Additional file 2: Figure S2. Fargesin effects on cell viability in ATDC5 and Raw264.7 cells. (A and B) Cells were cultured with various concentrations of fargesin (0–80 μM) for 24 h and then evaluated using Cell Counting Kit-8 assay. (C) Raw264.7 cells were co-cultured with IL-4 (20 ng/mL) and various concentrations of fargesin (0–40 μM) for 24 h and then evaluated using Cell Counting Kit-8 assay. OD, optical density (n = 3).

Additional file 3: Figure S3. Fargesin acts as a potent polarizer towards M2 macrophages in THP-1 cells. (A–C) Quantitative PCR analysis of iNOS, IL-6, and CD206 in THP-1 cells treated with LPS or IL-4 and co-treated with vehicle or fargesin (n = 3).

Additional file 4: Figure S4. Fargesin treatment inhibits p65 nuclear translocation in LPS-induced Raw264.7 cell. (A and B) Immunostaining and quantitative analysis of nuclear localized cell for p65 in Raw264.7 cells treated with LPS (1 μg/mL) for 30 min after treated with vehicle or fargesin for 3 h. And control (Con) was treated without LPS (n = 3). Scale bar: 50 μm. Higher magnification is shown on the top right. Scale bar: 100 μm.
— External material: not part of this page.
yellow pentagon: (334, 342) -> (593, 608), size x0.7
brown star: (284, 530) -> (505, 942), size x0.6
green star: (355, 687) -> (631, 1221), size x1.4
Additional file 5: Figure S5. Fargesin attenuates p-S6, Rspo2 and β-catenin expression in synovial tissue of CIOA mice. (A-F) Immunostaining and quantitative analysis of cells positive for F4/80, p-S6 (A and B), Rspo2 (C and D), and β-catenin (E and F) in CIOA mice treated with vehicle or fargesin 3 weeks after intra-articular injection of collagenase. Scale bar: 50 μm. Higher magnification is shown on the top right. Scale bar: 100 μm. AC, articular cartilage; MM, medial meniscus.
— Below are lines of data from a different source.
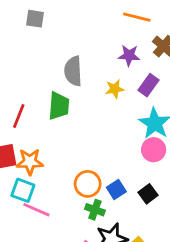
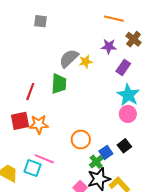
gray semicircle: (73, 71) -> (69, 58), turned 50
yellow star: (115, 89) -> (86, 62), moved
blue square: (116, 189) -> (106, 152), moved
cyan square: (23, 190) -> (33, 168), moved
green cross: (95, 210) -> (96, 162), moved, turned 32

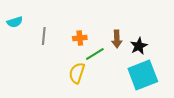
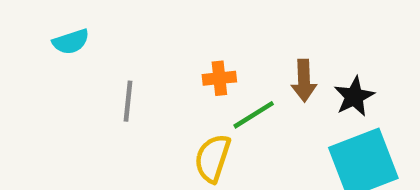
gray line: (44, 36) -> (128, 101), moved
Additional file 6: Figure S6. No significant improvement is observed in vehicle treatment compared to saline treatment 3 weeks after intra-articular injection of collagenase. (A) Cartilage degradation assessed by Safranin O and Fast Green staining. Dotted lines represent tide line. Scale bar: 50 μm (top). (B) OARSI score was evaluated in CIOA mice treated with saline or vehicle. (C-F) Immunostaining and quantitative analysis of cells positive for CD206 (C and D) and iNOS (E and F) in CIOA mice treated with saline or vehicle 3 weeks after intra-articular injection of collagenase. Scale bar: 50 μm. Scale bar: 25 μm. AC, articular cartilage; MM, medial meniscus. (n = 3).